6. We are grateful to you, Ladies and Gentlemen, for having studied in detail
the scientific problems connected with attempting to define the moment of
death. A knowledge of these problems is essential for deciding with a
sincere moral conscience the choice of ordinary or extraordinary forms of
treatment, and for dealing with the important moral and legal aspects of
transplants. It also helps us in the further consideration of whether the home
or the hospital is the more suitable place for treatment of the sick and
especially of the incurable.
The right to receive good treatment and the right to be able to die with
dignity demand human and material resources, at home and in hospital, which
ensure the comfort and dignity of the sick. Those who are sick and, above all,
the dying must not lack the affection of their families, the care of doctors and
nurses and the support of their friends.
Over and above all human comforts, no one can fail to see the enormous help
given to the dying and their families by faith in God and by hope in eternal
life. I would therefore ask hospitals, doctors and above all relatives,
especially in the present climate of secularization, to make it easy for the
sick to come to God, since in their illness they experience new questions and
anxieties which can find an answer only in God.
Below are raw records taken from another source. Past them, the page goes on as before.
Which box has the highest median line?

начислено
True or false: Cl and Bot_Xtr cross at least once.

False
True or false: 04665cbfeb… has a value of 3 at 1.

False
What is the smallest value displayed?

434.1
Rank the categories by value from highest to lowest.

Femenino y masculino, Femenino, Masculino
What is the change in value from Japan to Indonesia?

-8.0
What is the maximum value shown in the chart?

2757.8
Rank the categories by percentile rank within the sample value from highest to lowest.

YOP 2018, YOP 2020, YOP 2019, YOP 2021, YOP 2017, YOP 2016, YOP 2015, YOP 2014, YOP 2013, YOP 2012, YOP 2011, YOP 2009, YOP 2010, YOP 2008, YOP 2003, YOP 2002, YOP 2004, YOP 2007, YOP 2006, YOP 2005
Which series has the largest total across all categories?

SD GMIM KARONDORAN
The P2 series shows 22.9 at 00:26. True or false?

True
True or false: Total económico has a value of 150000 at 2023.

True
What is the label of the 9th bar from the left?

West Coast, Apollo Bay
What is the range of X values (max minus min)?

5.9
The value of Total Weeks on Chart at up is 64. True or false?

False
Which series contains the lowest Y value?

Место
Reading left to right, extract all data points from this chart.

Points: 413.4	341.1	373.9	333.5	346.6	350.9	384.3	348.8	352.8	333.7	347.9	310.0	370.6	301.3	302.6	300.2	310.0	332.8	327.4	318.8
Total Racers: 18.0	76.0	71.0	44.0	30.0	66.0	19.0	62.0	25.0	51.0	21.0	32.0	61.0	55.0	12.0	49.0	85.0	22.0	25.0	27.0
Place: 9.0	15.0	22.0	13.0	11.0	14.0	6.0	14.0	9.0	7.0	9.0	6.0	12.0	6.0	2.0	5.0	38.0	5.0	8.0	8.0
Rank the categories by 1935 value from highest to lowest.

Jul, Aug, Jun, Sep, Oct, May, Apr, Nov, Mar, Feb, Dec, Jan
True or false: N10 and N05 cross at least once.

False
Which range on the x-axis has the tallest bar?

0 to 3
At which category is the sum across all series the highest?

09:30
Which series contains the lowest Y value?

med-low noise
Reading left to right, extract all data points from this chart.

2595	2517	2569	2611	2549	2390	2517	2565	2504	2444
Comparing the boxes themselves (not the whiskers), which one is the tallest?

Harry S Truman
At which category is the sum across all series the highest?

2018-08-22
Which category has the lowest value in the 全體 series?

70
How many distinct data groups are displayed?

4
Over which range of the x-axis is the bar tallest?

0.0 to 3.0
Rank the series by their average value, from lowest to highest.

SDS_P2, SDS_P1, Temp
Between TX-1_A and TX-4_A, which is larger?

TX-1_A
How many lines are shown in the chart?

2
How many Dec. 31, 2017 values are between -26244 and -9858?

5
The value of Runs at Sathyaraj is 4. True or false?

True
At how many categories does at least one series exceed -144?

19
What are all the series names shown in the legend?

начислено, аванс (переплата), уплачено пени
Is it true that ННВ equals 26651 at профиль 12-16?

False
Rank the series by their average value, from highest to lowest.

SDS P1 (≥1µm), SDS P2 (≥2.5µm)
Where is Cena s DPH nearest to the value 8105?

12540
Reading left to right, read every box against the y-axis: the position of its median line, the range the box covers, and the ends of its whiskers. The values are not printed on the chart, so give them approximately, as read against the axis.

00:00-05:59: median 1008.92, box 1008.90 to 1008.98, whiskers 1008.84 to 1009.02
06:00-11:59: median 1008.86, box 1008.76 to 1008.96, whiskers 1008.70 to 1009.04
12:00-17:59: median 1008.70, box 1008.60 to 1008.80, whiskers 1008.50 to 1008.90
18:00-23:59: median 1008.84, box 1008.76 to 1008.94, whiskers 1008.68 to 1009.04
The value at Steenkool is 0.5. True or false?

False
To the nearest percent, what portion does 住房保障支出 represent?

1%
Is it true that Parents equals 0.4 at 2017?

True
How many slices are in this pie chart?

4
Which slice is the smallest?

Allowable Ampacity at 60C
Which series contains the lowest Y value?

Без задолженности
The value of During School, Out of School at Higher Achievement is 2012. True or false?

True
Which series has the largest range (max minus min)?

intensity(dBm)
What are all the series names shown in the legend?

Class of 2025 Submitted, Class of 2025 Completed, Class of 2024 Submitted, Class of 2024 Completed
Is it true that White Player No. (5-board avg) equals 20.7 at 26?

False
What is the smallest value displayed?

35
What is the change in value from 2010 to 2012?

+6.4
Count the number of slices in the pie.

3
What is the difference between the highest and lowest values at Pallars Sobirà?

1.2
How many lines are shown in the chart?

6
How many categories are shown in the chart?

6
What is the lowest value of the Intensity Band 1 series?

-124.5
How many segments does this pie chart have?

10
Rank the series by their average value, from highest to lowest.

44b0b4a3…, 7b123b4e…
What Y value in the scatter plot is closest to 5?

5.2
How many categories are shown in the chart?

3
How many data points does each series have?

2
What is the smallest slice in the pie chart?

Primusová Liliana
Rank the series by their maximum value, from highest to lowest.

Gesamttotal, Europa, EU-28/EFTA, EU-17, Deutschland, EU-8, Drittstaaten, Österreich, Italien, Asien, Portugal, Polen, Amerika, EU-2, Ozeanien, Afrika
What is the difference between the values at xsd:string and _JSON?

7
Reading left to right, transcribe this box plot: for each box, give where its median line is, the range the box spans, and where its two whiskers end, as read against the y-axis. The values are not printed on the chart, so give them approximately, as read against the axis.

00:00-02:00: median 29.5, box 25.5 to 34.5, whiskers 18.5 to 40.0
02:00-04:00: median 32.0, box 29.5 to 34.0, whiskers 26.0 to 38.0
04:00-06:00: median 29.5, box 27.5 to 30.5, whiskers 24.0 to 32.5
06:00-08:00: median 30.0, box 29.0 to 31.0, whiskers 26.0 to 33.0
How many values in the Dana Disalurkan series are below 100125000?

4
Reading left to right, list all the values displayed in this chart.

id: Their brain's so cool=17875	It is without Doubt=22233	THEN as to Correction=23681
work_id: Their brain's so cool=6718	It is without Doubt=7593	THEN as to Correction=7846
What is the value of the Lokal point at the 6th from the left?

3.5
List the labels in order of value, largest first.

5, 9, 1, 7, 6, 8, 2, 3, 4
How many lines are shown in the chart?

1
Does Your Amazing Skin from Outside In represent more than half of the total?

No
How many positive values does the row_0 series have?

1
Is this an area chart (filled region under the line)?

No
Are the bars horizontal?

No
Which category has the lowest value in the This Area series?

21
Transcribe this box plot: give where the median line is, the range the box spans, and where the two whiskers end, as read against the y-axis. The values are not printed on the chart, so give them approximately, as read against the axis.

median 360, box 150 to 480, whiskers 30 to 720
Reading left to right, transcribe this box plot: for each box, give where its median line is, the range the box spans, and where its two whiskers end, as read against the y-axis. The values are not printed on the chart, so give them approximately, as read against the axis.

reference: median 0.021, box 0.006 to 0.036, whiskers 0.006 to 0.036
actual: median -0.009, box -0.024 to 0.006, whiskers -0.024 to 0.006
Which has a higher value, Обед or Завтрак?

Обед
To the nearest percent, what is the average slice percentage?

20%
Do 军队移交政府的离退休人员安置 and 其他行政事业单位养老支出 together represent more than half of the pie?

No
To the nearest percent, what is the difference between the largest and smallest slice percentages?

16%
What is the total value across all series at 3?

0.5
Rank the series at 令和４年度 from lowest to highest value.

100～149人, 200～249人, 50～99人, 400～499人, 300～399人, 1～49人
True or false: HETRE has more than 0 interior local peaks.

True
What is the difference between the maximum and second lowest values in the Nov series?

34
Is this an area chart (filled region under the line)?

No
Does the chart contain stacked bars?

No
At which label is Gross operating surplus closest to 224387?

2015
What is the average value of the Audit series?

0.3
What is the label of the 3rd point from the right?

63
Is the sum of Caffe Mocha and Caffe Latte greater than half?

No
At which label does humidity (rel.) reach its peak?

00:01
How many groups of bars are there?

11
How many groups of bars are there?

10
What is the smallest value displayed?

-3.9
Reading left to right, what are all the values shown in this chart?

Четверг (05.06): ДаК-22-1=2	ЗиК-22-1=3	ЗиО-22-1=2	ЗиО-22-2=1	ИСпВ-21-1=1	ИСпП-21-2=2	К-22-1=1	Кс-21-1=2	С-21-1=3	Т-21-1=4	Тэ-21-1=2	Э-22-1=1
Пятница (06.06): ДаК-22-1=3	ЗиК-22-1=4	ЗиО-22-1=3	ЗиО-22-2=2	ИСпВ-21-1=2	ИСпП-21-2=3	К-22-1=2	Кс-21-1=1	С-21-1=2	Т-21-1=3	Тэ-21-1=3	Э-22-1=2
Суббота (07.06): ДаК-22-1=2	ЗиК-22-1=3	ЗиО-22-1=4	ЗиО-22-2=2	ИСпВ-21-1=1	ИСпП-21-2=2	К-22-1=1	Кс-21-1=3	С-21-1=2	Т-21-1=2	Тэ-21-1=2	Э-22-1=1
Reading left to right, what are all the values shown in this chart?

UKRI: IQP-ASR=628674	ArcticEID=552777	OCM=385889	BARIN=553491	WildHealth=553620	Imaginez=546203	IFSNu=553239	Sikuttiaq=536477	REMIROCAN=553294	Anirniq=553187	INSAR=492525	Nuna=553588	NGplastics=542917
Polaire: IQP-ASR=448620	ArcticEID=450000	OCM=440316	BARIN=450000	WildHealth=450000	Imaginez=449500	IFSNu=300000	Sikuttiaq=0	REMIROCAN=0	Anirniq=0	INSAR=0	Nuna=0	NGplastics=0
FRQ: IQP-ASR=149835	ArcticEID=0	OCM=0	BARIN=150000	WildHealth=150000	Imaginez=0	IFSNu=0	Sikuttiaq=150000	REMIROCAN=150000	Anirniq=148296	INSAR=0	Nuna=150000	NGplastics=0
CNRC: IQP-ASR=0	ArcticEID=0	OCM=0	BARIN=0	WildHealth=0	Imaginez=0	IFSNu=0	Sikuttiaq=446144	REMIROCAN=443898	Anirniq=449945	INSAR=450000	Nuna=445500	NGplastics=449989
7. In many areas of the world the matter which you have begun to study in
your second Working Group has immense importance, namely the question of
malnutrition. Here the problem is not merely that of a scarcity of food but
also the quality of food, whether it is suitable or not for the healthy
development of the whole person. Malnutrition gives rise to diseases which
hinder the development of the body and likewise impede the growth and maturity
of intellect and will.
The research which has been completed so far and which you are now examining
in greater detail in this colloquium aims at identifying and treating the
diseases associated with malnutrition. At the same time, it points to the need
of adapting and improving methods of cultivation, methods which are capable of
producing food with all the elements that can ensure proper human subsistence
and the full physical and mental development of the person.
It is my fervent hope and prayer that your deliberations will encourage the
governments and peoples of the economically more advanced countries to help the
populations more severely affected by malnutrition.
8. Ladies and Gentlemen, the Catholic Church, which in the coming world Synod
of Bishops will celebrate the twentieth anniversary of the Second Vatican
Council, reconfirms the words which the Council Fathers addressed to the men and
women of thought and science: "Our paths could not fail to cross. Your road is
ours. Your paths are never foreign to ours. We are the friends of your vocations
as searchers, companions in your labours, admirers of your successes, and, if
necessary, consolers in your discouragement and your failures".
It is with these sentiments that I invoke the blessings of God, the Lord of
life, upon the Pontifical Academy of Sciences, upon all the members of the two
present Working Groups and upon your families.